Set Data Characteristics

You can configure the data characteristic of a source.

Note: Data Characteristics can also be set Using the Command Window with the setdatacharacteristics command. This is necessary for SFTP files. For more information on the setdatacharacteristics, see Administrative Commands.

To configure the data characteristics of a source, click the More Options icon and then Data Characteristics.

From the Data Characteristics menu, indicate your selections for the following items. Note: Some data characteristics are automatically set based on the file type.

  • Only Recognize Quotes at the Start and End of Fields: If this box is checked, quotes embedded in fields are not treated as the start/end of quoted strings. For example, abc|red"red |green"c would be translated as abc, red"red, green"c rather than abc, red"red, green", c.
  • First row contains column names: If this box is checked, the columns in the first row of the source will be treated as column headers.
  • Force number of rows to match header count: If this box is checked, Birst adjusts the number of columns in the source to match the number of headers.
  • Parse Formatted Numbers as Numeric: Enabled by default.

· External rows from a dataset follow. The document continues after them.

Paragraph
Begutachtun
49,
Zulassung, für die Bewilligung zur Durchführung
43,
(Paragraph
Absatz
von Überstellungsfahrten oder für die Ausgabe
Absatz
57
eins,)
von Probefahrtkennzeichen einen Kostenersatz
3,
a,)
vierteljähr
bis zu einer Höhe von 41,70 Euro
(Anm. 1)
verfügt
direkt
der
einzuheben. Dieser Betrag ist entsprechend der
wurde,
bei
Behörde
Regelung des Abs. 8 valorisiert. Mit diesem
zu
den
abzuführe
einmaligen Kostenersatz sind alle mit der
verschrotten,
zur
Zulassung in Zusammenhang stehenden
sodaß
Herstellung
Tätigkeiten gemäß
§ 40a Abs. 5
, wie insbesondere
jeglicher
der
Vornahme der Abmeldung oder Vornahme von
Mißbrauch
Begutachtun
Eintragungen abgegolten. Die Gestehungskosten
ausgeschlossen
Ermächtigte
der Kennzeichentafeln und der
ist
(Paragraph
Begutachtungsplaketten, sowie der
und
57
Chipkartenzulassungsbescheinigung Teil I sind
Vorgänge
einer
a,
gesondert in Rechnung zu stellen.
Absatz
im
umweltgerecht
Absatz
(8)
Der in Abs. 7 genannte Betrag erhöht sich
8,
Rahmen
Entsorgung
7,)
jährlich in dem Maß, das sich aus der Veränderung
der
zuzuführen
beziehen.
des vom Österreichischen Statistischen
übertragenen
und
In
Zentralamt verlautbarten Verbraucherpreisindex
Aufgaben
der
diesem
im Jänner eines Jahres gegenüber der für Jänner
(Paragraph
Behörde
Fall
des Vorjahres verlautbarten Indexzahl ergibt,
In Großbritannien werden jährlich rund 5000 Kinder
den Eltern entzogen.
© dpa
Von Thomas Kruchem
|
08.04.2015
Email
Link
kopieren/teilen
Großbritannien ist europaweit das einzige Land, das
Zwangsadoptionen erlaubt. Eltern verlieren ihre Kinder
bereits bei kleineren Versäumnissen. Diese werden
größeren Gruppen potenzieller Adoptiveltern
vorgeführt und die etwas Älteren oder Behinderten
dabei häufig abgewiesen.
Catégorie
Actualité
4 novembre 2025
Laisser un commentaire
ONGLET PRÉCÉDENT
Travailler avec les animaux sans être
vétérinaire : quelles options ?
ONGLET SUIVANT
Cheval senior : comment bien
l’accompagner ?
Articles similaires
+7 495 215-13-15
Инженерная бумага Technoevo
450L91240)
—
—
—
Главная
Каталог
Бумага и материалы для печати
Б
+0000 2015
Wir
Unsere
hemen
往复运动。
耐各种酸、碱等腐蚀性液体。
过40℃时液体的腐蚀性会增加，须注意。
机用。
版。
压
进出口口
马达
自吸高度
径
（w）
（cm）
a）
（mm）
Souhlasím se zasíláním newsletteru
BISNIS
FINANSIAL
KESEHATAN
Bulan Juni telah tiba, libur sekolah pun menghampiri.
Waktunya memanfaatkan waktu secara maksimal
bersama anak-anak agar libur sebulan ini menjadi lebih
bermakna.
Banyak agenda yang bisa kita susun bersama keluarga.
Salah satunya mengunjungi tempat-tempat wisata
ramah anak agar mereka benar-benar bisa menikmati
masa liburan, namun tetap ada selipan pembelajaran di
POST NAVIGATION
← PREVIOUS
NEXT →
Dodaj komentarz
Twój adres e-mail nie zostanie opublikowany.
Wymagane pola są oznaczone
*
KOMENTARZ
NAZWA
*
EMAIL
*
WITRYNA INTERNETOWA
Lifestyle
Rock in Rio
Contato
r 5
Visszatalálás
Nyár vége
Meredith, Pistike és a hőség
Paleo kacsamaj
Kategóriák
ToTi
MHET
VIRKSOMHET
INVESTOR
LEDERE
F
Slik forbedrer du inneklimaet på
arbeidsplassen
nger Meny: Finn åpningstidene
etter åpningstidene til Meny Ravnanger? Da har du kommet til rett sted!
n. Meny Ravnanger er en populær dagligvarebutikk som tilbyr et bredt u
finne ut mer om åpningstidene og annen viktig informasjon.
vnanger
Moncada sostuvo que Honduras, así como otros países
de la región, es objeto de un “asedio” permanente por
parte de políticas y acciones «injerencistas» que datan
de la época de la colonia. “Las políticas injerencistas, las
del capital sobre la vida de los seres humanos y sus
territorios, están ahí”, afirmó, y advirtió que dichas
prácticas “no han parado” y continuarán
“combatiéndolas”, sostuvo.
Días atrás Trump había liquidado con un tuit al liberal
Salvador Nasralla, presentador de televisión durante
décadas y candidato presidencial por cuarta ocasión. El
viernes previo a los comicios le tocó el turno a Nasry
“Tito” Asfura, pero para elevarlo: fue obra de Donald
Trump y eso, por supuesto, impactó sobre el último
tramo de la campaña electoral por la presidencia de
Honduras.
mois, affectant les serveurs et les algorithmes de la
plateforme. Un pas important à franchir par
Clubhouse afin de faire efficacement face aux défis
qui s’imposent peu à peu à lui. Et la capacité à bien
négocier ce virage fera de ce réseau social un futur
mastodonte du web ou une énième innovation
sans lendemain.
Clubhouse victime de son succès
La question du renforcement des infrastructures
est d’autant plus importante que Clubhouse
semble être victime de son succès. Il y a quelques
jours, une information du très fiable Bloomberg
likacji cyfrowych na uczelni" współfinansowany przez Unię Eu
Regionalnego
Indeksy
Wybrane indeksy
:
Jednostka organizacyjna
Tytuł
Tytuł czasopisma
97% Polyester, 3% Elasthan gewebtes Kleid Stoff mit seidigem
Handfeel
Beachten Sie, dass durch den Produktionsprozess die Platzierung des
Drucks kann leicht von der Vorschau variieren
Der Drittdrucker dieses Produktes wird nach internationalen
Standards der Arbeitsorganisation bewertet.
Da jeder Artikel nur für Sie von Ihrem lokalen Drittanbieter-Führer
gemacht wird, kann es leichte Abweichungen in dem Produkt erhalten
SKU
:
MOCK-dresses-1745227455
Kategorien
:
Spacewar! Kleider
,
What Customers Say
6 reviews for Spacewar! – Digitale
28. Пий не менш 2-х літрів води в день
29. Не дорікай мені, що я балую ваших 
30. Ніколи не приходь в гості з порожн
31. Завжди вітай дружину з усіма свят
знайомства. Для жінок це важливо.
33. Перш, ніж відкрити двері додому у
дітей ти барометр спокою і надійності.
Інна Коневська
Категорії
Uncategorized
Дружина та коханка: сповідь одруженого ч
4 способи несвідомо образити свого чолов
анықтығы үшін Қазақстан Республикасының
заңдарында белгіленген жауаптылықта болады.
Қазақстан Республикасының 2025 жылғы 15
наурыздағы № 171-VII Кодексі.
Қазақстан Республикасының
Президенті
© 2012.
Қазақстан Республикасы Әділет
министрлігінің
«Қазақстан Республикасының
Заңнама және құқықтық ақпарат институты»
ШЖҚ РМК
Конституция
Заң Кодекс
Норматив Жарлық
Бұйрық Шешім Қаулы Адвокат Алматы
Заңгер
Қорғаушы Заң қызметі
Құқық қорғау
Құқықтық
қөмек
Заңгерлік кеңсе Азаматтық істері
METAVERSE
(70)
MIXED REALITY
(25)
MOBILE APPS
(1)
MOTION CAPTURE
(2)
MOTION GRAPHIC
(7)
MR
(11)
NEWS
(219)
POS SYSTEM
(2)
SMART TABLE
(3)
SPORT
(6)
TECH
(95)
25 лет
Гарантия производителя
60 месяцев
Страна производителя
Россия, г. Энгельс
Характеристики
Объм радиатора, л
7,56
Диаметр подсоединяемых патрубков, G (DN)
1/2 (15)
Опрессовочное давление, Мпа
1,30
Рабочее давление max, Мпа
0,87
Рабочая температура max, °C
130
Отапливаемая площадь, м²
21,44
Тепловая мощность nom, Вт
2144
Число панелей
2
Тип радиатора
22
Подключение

This setting parses all numbers as numeric values that can be used in measures. If a user disables the checkbox, this will convert all columns in that source with formatted numbers to Varchar which could impact measures derived from those columns in the space.
  • Column Separator: Enter the character that is used as the column separator in the data source here. By default, the column separator is | (pipe).
  • Quote character: By default, the quote character is set to ". If strings are quoted with a different character in this data source, enter that quote character, for example, '. There are cases where CSV files are ill-formatted and quotes are not properly enclosed throughout the CSV file. This can result into malformed CSV exception. For such cases, there is a provision to parse a CSV without considering any quote characters.
  • Character Encoding: Select the type of encoding to use for this data source here. By default, the encoding is set to UTF-8. This needs to match the format of the incoming data.
  • Number of rows to skip at beginning of file: The number of rows as the start of a file to exclude from the import.
  • Number of rows to skip at end of file: The number of rows as the end of a file to exclude from the import.
  • Parser Type: Birst is able to parse CSV data using two different parsers: Default and the RFC4180. Typically, you will want to use the Default parser type. In some cases, you may run into the following error message when uploading a file into Birst: {{ 1) Malformed file: Unterminated quoted field at end of CSV line. 2) Too many line breaks within a single data row }} This may be due to the fact that your file is satisfying a RFC4180 CSV file that Birst's Default parser is unable to analyze.
Note: Max allowed line breaks for a single row is set to 1,000. Birst will not able to parse files that exceed this limit.